In our quest to understand, and thereby better defeat, our enemy, firefighters developed, taught, and held strong beliefs regarding fire behavior and its control. But, if these theories were valid, would not the experiments have readily demonstrated their existence? Staged fire or not, we were sure that opening a h*** above would lift the smoke and decrease the temperature, or that spraying water into a compartment would worsen the conditions in the rest of the structure. None of that happened. We all might have more to argue about if there was at least a hint in the results that confirmed our former convictions. If conditions sometimes went they way we had believed they should, there would have been an incentive to adjust the experimental settings to account for additional variables, and thereby determine the specific circumstances that might support our expectations. No such evidence was uncovered.
Basic truths should be both reproducible and consistent, yet the ones that met those standards in the fire dynamics research were often not the ones we had expected. (This is nothing to be ashamed of.

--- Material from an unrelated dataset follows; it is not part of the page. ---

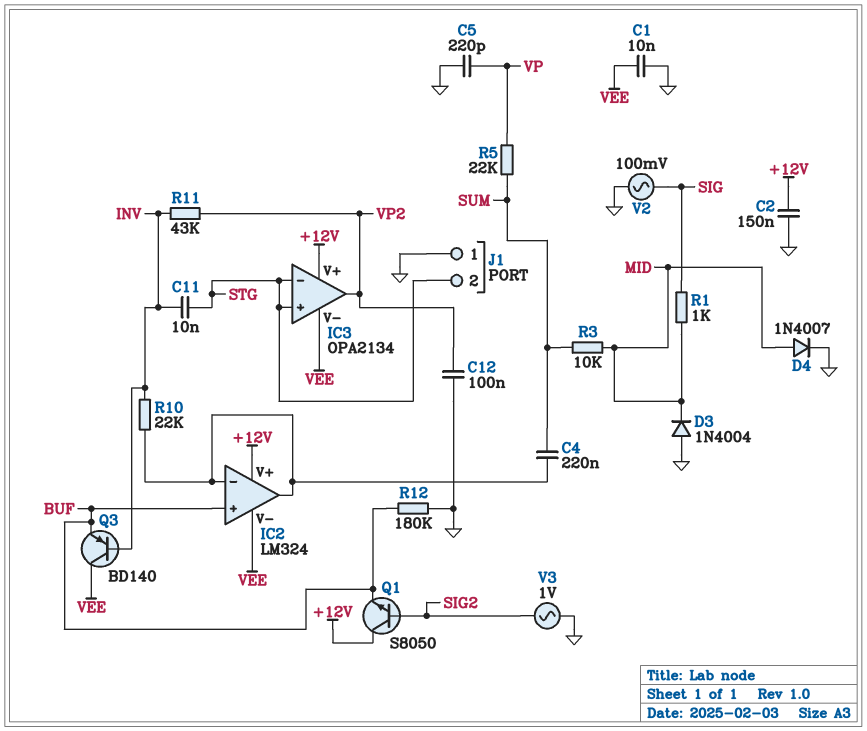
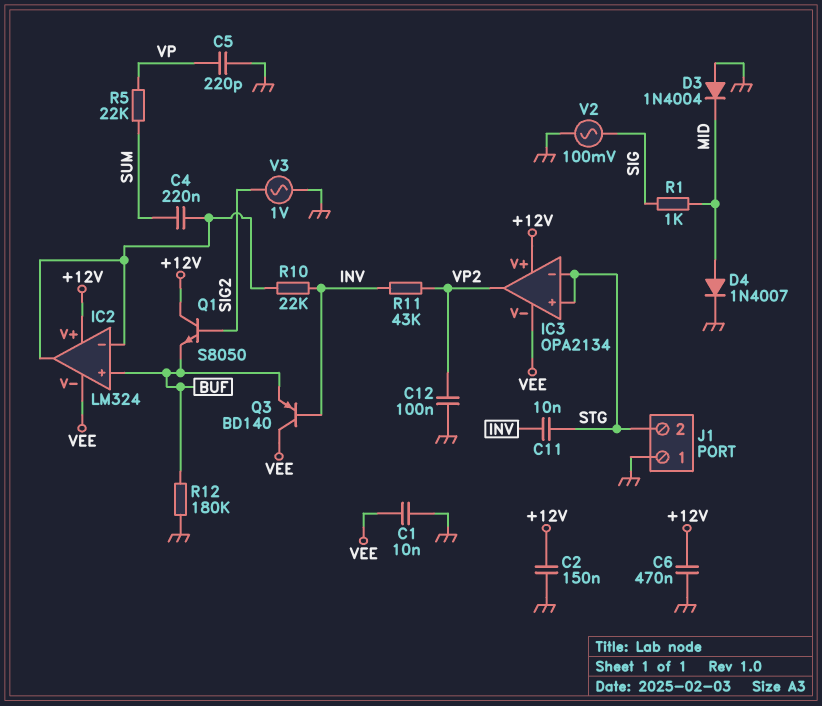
C6: none -> 470nF (+12V, GND)
R3: 10k (MID, SUM) -> none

In the medical profession, promising, and even longstanding, therapies are often found to have no benefit, and even harm, when subjected to unbiased research. At least we are all driven by the desire to do what's best for our citizens, while medical therapies, especially pharmaceuticals, have the potentially conflicting lure of monetary gain for their proponents.) Yes, all fires are different, but the response of fires to the introduction of air or water remains constant and predictable, even though different from our previous convictions and predictions. Who knew? Well, we all should now.
The motivation for the research that lead to the MFA concepts was the prevention of LODDs, and has resulted in an approach (SLICE-RS) that is at least as effective for fire control and victim rescue as traditional tactics. What, then, is the motivation for opposing these changes?